__Document extract__.

---+---

An American company has agreed to settle out of court in a dispute with the family of Solomon Linda, an itinerant Zulu musician who worked in the beer halls of 1930s Johannesburg, playing with his band.

The undisclosed payment, thought to be more than half a million pounds, was said to be "an amount suitable for the family's needs and includes back payments for royalties as well as future payments".

The payments have a long way to go back. Linda and the Evening Birds, were a regular on the black music scene of Johannesburg and are credited with popularising a Zulu call-and-response musical style called Isicathamiya.

Spotted by a talent scout, they were invited to record some of their songs at the Gallo studios - the only label willing to record black music. Their stand-out hit was "Mbube" - the Zulu word for lion - and was based on Linda's memories of chasing the big cats that stalked his father's cattle on the plains of Ladysmith, in KwaZulu-Natal. Blacks were not allowed to receive royalties then, so Linda and his band were given some petty cash in return for the rights to "Mbube". The song was a red-hot hit and sold more than 100,000 copies across the region.

---+---

__Written request a__.
Pull out every line of the records that contains the string "kern".

---+---

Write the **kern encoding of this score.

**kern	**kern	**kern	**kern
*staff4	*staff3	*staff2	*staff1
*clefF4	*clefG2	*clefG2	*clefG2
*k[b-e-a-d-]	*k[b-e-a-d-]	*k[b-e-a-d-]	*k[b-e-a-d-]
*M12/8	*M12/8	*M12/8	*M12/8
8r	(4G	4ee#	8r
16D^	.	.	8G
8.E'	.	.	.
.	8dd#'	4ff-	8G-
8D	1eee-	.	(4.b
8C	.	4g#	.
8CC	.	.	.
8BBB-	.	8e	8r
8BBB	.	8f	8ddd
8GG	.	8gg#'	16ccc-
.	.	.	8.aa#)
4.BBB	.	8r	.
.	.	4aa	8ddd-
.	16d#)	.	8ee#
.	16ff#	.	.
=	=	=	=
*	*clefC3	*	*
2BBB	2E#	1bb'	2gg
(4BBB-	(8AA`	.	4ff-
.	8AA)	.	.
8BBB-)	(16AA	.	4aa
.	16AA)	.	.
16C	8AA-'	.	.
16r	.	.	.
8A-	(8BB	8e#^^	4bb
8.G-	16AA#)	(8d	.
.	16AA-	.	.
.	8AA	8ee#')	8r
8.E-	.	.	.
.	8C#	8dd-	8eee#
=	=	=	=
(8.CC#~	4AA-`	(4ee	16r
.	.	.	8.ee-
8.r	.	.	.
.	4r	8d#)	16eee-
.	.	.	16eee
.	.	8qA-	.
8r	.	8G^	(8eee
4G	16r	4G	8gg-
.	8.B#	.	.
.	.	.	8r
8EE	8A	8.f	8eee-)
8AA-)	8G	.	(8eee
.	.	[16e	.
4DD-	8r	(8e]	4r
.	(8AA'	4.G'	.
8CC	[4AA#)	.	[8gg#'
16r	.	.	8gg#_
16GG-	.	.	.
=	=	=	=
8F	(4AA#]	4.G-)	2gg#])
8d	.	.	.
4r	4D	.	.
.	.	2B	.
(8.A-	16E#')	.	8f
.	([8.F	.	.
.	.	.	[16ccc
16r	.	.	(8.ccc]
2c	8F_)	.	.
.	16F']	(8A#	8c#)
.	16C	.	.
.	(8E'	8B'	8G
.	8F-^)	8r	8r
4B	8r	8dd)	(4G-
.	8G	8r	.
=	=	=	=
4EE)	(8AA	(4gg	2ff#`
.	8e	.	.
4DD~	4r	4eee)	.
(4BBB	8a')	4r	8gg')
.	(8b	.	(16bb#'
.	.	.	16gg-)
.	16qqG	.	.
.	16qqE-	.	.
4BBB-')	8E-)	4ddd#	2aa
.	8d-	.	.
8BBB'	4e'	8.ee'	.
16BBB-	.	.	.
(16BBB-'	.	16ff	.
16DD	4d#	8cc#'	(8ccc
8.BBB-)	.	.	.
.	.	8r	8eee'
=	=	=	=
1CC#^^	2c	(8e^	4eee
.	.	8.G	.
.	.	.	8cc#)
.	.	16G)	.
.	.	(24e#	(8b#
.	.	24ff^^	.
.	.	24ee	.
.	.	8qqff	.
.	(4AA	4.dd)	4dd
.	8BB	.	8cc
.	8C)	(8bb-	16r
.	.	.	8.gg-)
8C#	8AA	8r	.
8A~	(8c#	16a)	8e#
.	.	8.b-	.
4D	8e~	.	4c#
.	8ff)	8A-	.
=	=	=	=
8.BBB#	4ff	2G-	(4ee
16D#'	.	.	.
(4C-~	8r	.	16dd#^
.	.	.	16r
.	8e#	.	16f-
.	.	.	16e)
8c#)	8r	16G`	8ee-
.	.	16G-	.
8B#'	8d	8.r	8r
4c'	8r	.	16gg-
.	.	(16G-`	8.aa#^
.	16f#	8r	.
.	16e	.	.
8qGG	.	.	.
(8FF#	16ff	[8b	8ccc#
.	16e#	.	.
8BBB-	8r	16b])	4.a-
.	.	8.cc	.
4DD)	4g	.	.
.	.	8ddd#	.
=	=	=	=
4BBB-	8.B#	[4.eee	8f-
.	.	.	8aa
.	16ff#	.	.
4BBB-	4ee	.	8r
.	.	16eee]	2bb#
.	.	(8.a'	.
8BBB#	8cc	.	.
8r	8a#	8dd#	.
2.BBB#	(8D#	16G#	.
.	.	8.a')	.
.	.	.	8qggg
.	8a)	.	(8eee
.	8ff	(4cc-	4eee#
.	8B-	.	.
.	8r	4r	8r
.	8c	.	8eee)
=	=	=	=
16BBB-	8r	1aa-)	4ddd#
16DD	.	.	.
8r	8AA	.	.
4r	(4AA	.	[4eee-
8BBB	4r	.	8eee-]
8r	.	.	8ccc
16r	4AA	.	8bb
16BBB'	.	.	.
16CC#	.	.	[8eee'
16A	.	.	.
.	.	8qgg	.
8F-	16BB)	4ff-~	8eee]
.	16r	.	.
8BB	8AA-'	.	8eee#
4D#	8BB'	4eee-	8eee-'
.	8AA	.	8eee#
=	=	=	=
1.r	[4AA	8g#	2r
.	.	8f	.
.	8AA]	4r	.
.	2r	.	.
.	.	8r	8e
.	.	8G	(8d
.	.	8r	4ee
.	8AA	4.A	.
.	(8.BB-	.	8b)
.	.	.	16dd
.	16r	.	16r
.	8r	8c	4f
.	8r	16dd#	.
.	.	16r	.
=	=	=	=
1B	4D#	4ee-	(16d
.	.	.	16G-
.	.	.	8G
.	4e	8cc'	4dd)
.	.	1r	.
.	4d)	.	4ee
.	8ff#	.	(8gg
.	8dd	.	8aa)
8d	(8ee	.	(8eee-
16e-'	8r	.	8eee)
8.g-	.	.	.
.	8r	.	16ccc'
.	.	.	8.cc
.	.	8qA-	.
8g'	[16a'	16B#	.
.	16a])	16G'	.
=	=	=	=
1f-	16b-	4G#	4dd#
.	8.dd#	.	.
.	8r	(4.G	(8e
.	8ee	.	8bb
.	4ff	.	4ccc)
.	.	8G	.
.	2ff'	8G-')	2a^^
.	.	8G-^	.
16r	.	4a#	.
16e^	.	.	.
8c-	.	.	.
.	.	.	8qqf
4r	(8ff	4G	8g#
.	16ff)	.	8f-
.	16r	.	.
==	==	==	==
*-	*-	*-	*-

---+---

__Written request b__.
Answer these questions from the passage about Solomon Linda:
(i) What does the Zulu word "Mbube" mean?
(ii) How many copies did the song sell across the region?
(iii) What Zulu call-and-response musical style are Linda and the Evening Birds credited with popularizing?

__Written answer a__.
Write the **kern encoding of this score.
**kern	**kern	**kern	**kern

__Written answer b__.
(i) Lion.
(ii) More than 100,000 copies.
(iii) Isicathamiya.